Proposing the bone‐bending hypothesis, Baumrind (1969) stated that “when orthodontic appliances are placed, forces delivered to the tooth are transmitted to all the tissues in the region of force application. In accordance with universally operating physical laws, each of the three types of structure in the area (tooth, PDL, and bone) is deformed. The amount of deformation produced in each material by a given force is a function of the elastic properties of that material. The elastic properties of the tooth itself have not been studied. Of the other two materials, I contend that the bone deforms far more readily than PDL.” When bone is held under mechanical forces, the remodeling and reorganization process is accelerated not only in the lamina dura, but also on the surface of every trabeculum within the corpus of the bone. The force/stress directed to the teeth will be dissipated by the development of stress lines in the deflected bone and becomes a major stimulus for altered biological activity, which in turn brings about adaptive changes. Baumrind claimed that his proposed hypothesis was complying with the basic rules of Wolff ’s law, as outlined by D’Arcy Thompson (1917), that strains are induced in bone by deflective forces within the elastic limit, and the tissue turnover and renewal are active so that bone can reorganize to accommodate the applied stress. In accordance with this theory, he could explain the phenomena behind

Relative slowness of en‐mass movements, and relative rapidity in the alignment of crowded anterior teeth.

The rapidity in which teeth can be moved into an extraction site.

The appearance of an axis of rotation beyond the apex of the incisors. The logic of the pressure–tension hypothesis makes it mandatory to have the axis between the apex and the alveolar crest.

The relative rapidity of tooth movement in children.

Baumrind also challenged the existence of the fluid dynamic hypothesis of Bien by stating that “there is simply no objective evidence for theories which postulate ‘squeezing out’ of tissue fluids from the PDL on the ‘pressure’ side. In any event, the PDL is a continuous system, so that if fluid were to be ‘squeezed out’ in one region it would have to be ‘squeezed out’ in all regions.”

The apposition and resorption of bone in response to its bending by orthodontic forces is evidently an attractive hypothesis, but it seems to contradict the current orthopedic dogma (Melsen, 1999), which states that “any mechanical compression stimulates bone formation and tension stimulates resorption.” Epker and Frost (1965) described the change in shape of the alveolar bone circumference resulting from stretching of the PDL fibers.
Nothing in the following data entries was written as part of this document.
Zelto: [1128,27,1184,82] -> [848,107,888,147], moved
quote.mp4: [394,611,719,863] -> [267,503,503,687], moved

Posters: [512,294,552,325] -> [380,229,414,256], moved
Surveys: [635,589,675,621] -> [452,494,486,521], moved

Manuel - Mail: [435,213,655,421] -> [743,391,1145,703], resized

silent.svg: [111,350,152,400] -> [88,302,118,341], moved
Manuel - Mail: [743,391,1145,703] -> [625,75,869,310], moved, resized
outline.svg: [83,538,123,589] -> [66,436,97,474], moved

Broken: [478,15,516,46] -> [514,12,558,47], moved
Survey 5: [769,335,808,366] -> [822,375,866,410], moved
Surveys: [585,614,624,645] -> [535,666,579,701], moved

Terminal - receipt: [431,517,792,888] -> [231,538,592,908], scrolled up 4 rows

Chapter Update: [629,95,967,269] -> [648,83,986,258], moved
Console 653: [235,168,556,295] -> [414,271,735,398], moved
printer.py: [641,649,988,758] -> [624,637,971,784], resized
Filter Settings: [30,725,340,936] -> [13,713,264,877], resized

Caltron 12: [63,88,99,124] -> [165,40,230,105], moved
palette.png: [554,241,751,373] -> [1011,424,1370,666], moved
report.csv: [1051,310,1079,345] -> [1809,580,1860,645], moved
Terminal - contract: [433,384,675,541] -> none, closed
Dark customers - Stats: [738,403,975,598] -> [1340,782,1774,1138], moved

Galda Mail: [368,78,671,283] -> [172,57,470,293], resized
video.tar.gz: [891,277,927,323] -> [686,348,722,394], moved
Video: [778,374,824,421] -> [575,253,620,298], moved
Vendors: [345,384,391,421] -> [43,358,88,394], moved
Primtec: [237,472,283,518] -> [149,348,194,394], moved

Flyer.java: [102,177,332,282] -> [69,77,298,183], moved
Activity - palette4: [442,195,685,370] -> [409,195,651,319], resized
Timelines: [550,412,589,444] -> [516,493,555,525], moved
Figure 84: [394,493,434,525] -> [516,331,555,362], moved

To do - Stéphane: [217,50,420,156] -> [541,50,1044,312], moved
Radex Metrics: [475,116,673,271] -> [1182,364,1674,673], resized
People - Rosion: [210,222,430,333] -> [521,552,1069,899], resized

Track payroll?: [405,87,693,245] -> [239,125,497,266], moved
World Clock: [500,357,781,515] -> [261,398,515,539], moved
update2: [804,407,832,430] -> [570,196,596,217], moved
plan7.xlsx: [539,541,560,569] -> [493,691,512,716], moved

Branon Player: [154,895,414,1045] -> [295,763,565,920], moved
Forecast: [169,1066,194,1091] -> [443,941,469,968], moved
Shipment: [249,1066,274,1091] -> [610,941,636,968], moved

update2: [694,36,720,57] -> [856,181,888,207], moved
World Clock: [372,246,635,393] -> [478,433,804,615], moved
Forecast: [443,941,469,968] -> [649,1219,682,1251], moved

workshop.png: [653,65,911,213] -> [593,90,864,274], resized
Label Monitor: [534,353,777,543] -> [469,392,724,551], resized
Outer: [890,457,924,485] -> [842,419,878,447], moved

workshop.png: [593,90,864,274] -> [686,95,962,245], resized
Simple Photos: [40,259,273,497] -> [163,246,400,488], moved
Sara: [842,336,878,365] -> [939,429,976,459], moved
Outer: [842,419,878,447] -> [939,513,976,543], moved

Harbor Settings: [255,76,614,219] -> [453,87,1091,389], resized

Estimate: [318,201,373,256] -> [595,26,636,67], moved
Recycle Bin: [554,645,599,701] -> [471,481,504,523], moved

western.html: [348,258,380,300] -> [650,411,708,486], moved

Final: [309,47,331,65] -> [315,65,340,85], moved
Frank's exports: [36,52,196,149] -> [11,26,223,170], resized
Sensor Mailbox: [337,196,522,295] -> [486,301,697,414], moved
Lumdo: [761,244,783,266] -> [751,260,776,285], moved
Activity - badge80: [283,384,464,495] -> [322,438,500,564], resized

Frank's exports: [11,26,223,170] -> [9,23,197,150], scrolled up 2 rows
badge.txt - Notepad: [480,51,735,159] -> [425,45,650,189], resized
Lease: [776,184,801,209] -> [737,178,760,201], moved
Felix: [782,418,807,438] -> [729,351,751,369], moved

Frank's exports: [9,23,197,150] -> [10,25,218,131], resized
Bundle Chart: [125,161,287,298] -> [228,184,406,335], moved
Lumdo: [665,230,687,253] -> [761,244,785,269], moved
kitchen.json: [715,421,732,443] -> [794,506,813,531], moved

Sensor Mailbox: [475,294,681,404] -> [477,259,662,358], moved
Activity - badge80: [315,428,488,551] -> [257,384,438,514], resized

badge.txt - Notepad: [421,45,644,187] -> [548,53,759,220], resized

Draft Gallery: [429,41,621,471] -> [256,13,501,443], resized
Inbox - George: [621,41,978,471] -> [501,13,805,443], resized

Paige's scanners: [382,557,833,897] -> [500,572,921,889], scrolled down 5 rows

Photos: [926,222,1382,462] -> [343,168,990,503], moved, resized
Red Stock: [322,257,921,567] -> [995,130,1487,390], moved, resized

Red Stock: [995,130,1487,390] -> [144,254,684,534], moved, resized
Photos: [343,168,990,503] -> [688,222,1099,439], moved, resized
This fiber stretching decreases the radius of the alveolar wall, i.e., bending of bone in the tension zone, where apposition of bone takes place. They attributed this response to a regional acceleratory phenomenon (RAP). Frost (1983) demonstrated that regional noxious stimuli of sufficient magnitude result in markedly accelerated reorganizing activity of osseous and soft tissues. It is a burst of localized remodeling process, which speeds up the healing potential, especially following the surgical wounding of cortical bone. Accordingly, any regional noxious stimulus of sufficient magnitude can evoke RAP. The extent of the affected region and intensity of the response vary directly with the magnitude and nature of the stimulus.